**REQUIREMENT 1**
According to the press statement on the three youths' detention, on what date did Gombak District police arrest them?
**REQUIREMENT 2**
Pick up the press statement on the three youths' detention after its final sentence and keep writing it.

PRESS STATEMENT: 18 MAY 2011 Detention under the EO is Arbitrary!

PRESS STATEMENT: 18 MAY 2011
Detention under the EO is Arbitrary!

Suaram expresses disappointment and concern over the detention of the three youths under the Restricted Residence Act (RRA) 1933 for 2 years. The detention orders under the RRA were issued by the Home Minister on 17 May 2011. This has made the habeas corpus applications that Suaram has planned to file has been made academic. The three individuals are Muhamad Arif bin Abu Samah (19 years old), Mohamed Ramadan bin Muhamed Ali (22 years old) and Mohamed Rafe bin Mohamed Ali (20 years old). Muhamad Arif was send to Mersing, Johor (for 2 years), Mohamed Ramdan to Chenon, Pahang (2 years) and Mohamed Rafe to Kulim, Kedah for 2 years as well.
The three were arrested by the Gombak District police officers on the 8th of March 2011 allegedly for involvement for possession of a stolen vehicle in their residential area in Selayang. But until today these allegations against them have not been proven in any court. On the other hand, the three of them have also been brought on a ‘remand roadshow’ by the police before being pinned under the Emergency Ordinance (Public Order and Crime Prevention). On 19 March 2011, they were served with detention orders under the EO which allows for detention without trial. The three have been detained for 60 days and they were tortured physically and mentally by the police during the entire duration of their detention. They were severely kicked and beaten with iron pipe, wire and aluminum. Other than that, they were also not allowed to meet with lawyer for nearly two months. Besides that, the family members of Mohamed Ramadan and Mohamed Rafe has also been duped by a man calling himself as an Inspector to extort money of RM 13,000 from them.

**INFORMATION GIVEN**
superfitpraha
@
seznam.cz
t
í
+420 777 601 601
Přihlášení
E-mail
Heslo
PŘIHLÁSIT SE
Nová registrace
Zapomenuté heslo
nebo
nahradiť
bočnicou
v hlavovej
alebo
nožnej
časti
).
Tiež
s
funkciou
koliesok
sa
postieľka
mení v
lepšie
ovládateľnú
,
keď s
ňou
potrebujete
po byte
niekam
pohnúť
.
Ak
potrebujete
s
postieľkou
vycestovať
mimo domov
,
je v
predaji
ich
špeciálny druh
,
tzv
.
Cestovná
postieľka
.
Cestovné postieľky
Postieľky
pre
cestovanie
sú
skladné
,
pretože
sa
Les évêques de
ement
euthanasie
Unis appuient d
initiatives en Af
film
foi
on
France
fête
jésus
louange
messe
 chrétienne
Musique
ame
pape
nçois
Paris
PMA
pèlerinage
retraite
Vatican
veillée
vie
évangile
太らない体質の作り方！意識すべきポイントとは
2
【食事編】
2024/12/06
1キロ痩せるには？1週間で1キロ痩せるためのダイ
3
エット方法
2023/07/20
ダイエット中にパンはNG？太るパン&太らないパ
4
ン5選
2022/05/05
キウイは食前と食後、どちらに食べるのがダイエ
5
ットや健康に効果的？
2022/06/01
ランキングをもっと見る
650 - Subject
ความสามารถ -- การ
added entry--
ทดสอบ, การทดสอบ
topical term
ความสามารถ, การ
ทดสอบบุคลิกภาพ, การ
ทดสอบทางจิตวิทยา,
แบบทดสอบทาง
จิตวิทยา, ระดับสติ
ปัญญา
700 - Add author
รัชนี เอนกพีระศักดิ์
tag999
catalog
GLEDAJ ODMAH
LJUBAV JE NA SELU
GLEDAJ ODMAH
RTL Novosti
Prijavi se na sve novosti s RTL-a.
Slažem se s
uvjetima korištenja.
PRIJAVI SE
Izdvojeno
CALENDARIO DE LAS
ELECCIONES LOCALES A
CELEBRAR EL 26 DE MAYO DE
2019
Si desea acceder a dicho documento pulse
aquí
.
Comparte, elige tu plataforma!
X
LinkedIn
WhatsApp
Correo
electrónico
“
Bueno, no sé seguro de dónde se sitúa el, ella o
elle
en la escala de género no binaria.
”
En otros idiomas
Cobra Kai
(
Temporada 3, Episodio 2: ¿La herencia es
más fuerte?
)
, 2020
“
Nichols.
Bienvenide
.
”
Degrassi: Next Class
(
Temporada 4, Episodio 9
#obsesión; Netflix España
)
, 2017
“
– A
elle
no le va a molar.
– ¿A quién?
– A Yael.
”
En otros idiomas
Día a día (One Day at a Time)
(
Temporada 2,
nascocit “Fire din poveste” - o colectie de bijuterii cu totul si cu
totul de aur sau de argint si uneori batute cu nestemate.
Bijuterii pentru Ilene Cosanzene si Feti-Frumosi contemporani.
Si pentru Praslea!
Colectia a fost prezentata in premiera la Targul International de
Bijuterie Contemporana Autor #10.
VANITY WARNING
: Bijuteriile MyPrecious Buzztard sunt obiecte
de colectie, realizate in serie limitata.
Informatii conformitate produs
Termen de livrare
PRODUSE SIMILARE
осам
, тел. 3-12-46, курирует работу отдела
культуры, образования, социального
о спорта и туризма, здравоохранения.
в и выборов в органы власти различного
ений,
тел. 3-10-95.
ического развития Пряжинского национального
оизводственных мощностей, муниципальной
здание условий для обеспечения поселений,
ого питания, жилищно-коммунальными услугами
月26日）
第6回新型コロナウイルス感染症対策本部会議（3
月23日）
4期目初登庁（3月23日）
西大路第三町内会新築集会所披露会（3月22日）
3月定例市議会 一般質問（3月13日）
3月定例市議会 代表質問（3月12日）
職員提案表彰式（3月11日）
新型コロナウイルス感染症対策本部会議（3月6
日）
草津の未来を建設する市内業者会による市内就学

**EXERCISE OUTPUT 1**
8 March 2011

**EXERCISE OUTPUT 2**
SUARAM is appalled at the increasing number of youngsters detained under the EO. SUARAM strongly condemns the Minister’s decision to pursue the detention of the youths under the RRA. Worst still, the detainees will most likely face traumatic experiences and difficulties in their new restricted area. Their rights to move freely, rights to education and more importantly, rights to live a better life with their family have been deprived. This is an outright abuse of power by the Minister who has been blindly signing the detention orders. The gross misuse and abuse of the EO on ordinary citizens of the country does not merely lie with the police but with the slipshod manner of the Home Ministry itself.

As of now, more than 1000 persons were being detained without trial under the EO at Simpang Renggam Detention Centre and other detention centres around the country. This number does not include those detained without trial in other police stations around the country. Going by this number of people detained, the EO can be deemed to be ten times worse than the infamous Internal Security Act (ISA) which also allows for arbitrary detention.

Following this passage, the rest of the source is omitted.